Kairo/Tripolis. Während Syrien im Bürgerkrieg versinkt, hat Libyen diesen nationalen Alptraum nun seit neun Monaten hinter sich. Das Land hat trotz der inneren Spannungen nicht den Weg in einen islamistischen Staat gewählt. Eine Analyse.
Mittlerweile macht das ölreiche, nordafrikanische Land sogar wieder durch positive Nachrichten von sich reden. Der ersten freien Wahl in seiner Geschichte stellten die ausländischen Beobachter ein nahezu makelloses Zeugnis aus. Alle Bürger konnten ungehindert ihre Stimme abgeben.
Bewaffnete Zwischenfälle blieben vereinzelt, stattdessen feierten die Menschen in der Nacht danach mit Feuerwerk und Hupkonzerten ihre neue Freiheit.
Und anders als bei den revolutionären Nachbarn Tunesien und Ägypten hoben sie nicht die Muslimbrüder im Triumph auf den Schild und schoben gleichzeitig die säkularen Kräfte mit mageren Prozentzahlen an die Seite. Im Gegenteil – gerade in den Metropolen Tripolis und Benghazi dominierte überraschend klar eine säkulare Allianz, während die Islamisten weit abgeschlagen ins Ziel kamen und nun bestenfalls als Juniorpartner an der Macht teilhaben können.
Islamistische Partei ging leer aus
Die schillernde islamistische Partei des ehemaligen Afghanistan-Gotteskämpfers und Rebellenkommandeurs von Tripolis, Abdul Hakim Belhaj, ging trotz ihres Wahlkampftrubels sogar gänzlich leer aus.

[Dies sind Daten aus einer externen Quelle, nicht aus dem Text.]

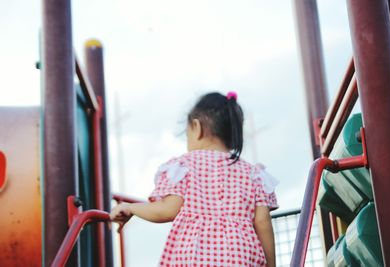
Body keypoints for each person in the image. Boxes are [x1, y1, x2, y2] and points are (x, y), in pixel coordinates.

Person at [110, 91, 279, 267]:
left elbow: (166, 210)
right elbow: (262, 222)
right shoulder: (253, 174)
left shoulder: (183, 167)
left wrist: (131, 208)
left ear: (196, 128)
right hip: (240, 258)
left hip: (195, 258)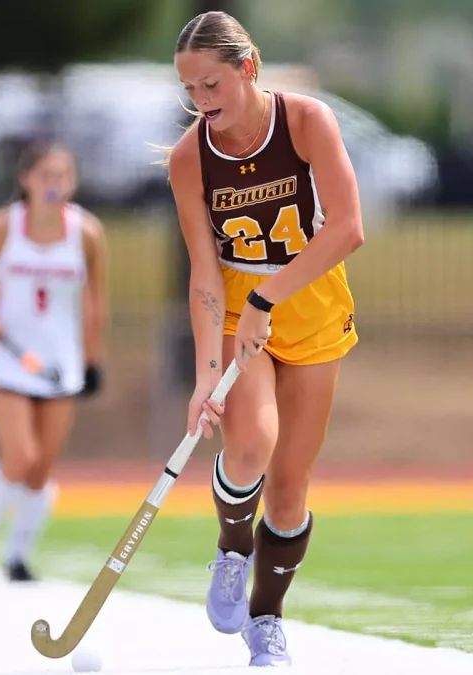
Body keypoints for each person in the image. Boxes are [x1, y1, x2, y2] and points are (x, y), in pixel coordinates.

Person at [164, 10, 363, 667]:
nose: (202, 103)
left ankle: (266, 623)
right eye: (190, 90)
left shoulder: (307, 122)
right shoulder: (191, 157)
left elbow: (346, 229)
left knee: (288, 490)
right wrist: (204, 375)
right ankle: (231, 547)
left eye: (211, 86)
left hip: (309, 309)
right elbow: (202, 270)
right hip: (235, 314)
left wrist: (266, 297)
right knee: (250, 443)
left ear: (246, 67)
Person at [0, 141, 109, 582]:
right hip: (9, 362)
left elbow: (97, 301)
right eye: (45, 175)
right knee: (20, 456)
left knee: (42, 468)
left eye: (63, 176)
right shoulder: (3, 228)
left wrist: (93, 359)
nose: (54, 185)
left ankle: (18, 555)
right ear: (26, 179)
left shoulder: (87, 233)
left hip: (60, 363)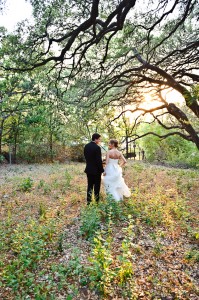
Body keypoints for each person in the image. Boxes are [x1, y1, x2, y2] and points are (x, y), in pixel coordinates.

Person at [84, 133, 104, 205]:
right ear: (95, 139)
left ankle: (88, 202)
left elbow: (86, 157)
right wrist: (102, 170)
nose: (99, 140)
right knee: (97, 186)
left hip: (88, 169)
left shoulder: (86, 146)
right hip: (96, 171)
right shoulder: (97, 147)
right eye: (99, 139)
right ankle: (96, 201)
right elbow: (99, 160)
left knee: (89, 186)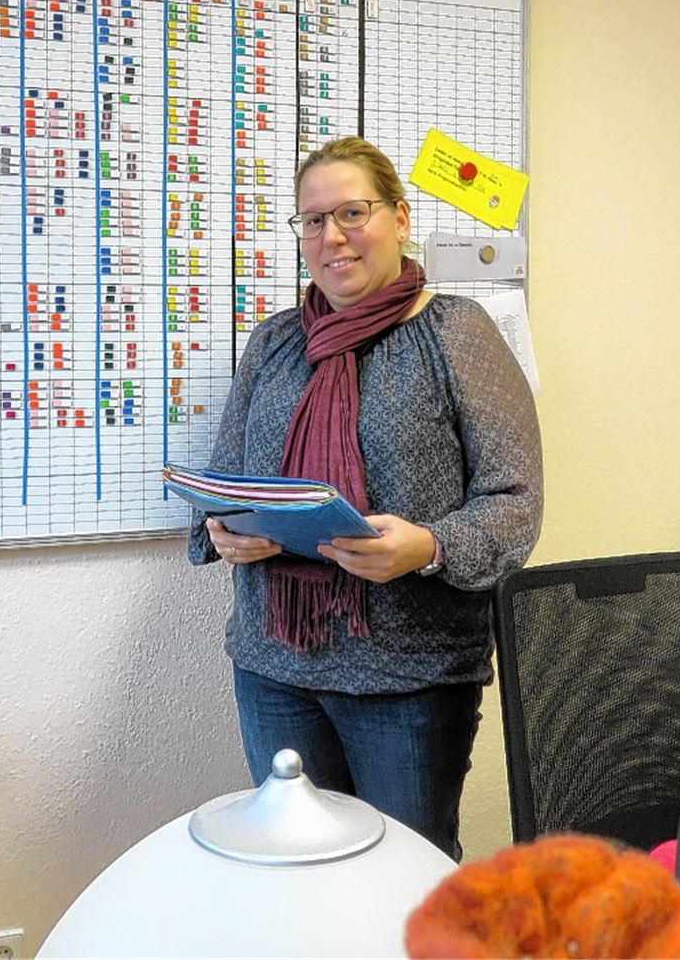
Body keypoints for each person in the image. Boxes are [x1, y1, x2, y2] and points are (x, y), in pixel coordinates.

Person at [188, 137, 542, 860]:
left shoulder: (456, 332)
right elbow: (224, 481)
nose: (332, 236)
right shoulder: (274, 343)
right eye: (312, 221)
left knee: (405, 875)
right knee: (293, 875)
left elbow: (514, 500)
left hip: (407, 675)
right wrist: (221, 528)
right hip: (274, 665)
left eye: (353, 212)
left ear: (402, 218)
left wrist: (428, 546)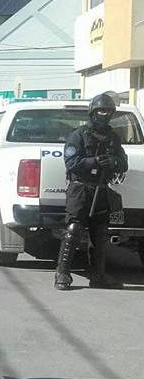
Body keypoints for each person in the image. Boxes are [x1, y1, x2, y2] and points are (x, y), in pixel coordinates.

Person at [55, 92, 128, 291]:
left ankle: (98, 275)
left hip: (102, 189)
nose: (104, 114)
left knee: (100, 233)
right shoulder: (78, 135)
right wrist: (93, 161)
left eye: (108, 111)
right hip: (80, 189)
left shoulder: (113, 137)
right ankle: (62, 273)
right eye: (101, 110)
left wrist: (113, 162)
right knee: (74, 230)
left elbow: (123, 162)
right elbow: (71, 162)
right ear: (93, 112)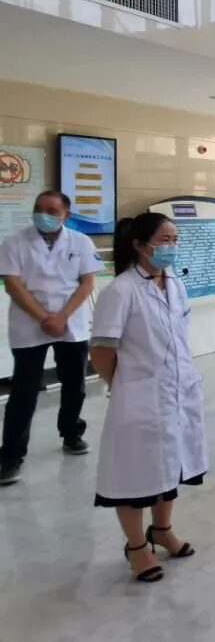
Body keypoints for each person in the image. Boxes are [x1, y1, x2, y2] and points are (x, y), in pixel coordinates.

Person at [89, 213, 206, 583]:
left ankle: (163, 530)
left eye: (175, 239)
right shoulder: (120, 290)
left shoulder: (174, 284)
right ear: (140, 245)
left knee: (169, 466)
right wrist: (125, 384)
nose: (172, 246)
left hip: (177, 390)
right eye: (164, 240)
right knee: (134, 474)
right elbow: (102, 350)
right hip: (138, 396)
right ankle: (137, 547)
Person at [0, 190, 102, 485]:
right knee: (24, 392)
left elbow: (87, 283)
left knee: (74, 384)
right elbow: (12, 285)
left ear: (65, 215)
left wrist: (62, 317)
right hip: (29, 322)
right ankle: (11, 457)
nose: (43, 215)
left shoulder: (80, 242)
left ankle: (71, 433)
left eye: (52, 211)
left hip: (70, 322)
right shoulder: (15, 243)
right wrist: (45, 318)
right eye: (39, 208)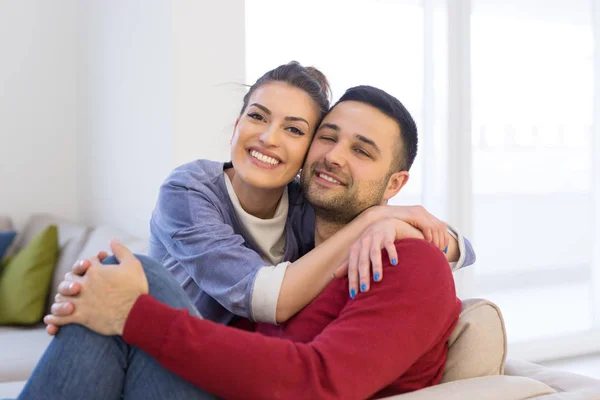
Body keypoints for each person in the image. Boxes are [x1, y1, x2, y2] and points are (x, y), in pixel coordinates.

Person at [18, 85, 466, 400]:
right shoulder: (304, 247)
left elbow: (319, 383)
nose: (333, 156)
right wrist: (376, 217)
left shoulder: (410, 262)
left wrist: (134, 314)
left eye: (362, 151)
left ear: (396, 184)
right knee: (122, 281)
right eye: (327, 138)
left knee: (138, 279)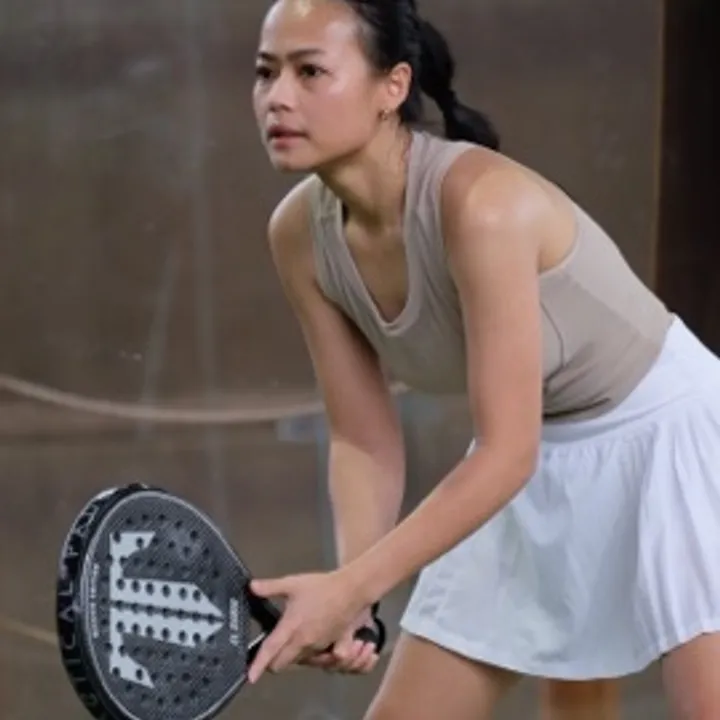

Zwei Drittel der 200 Mandate dagegen fielen an Einzelpersonen und Miniparteien, die entschlossen sind, sich nicht vereinnahmen zu lassen und sich jenseits der beiden politischen Lager als unabhängige Kraft zu etablieren.
Damit hat Libyen trotz aller inneren Spannungen nicht die Teilung und nicht den Weg in einen islamistischen Staat gewählt. Die geringe Resonanz der Muslimbruderschaft hat zwei Gründe. Hoffnungslos arme Schichten wie in Tunesien und Ägypten gibt es unter Libyens sechs Millionen Einwohnern nicht. Muammar Gaddafi vernachlässigte bestimmte Regionen seines Imperiums – im Osten und im Süden. Insgesamt jedoch bescherte der Ölreichtum trotz der Verschwendungen allen Libyern ein Auskommen ohne soziale Not.
42 Jahre Unterdrückung
Gleichzeitig war der libysche Despot in den 42 Jahren seiner Macht über Jahrzehnte ein vom Westen verfemter Zeitgenosse. „Bruder Führer“ galt auf internationalem Parkett und in der arabischen Welt als eine bizarre Kategorie für sich – eine Mischung aus sozialistischem Grünbuch-Prediger, Schutzpatron aller Terrorgruppen sowie egozentrischer Selbstdarsteller mit Beduinenzelt. Entsprechend wurde seine Tyrannei vom eigenen Volk nie wahrgenommen als ein säkulares Machtsystem, bei dem der Westen als heimlicher Komplize bei der Unterdrückung mitmischt.
Libyens Entscheidung für eine säkulare Zukunft ist ein Meilenstein. Trotzdem bleibt der Zusammenhalt des riesigen Landes fragil. Staatliche Institutionen, die als Klammer dienen könnten, wurden unter Gaddafi nie entwickelt. Die Armee ist nur ein Schatten ihrer selbst, die Polizei muss neu aufgebaut werden. 5000 wirkliche und vermeintliche Gaddafi-Täter werden nach wie vor in Lagern gefangen gehalten. Viele haben Blut an den Händen, eine funktionsfähige Justiz, die ihnen den Prozess machen könnte, gibt es nicht.
Schwierige Zukunft
Auch in den Seelen der Menschen hat die Gaddafi-Zeit tiefe Narben hinterlassen, zahllose Rechnungen aus den neun Monaten Bürgerkrieg sind offen. Dem Land und seinen Bürgern stehen auf ihrem Weg in eine offene Gesellschaft noch schwierige Jahre bevor. Doch Libyen hat gute Chancen, seine Zukunft zu meistern.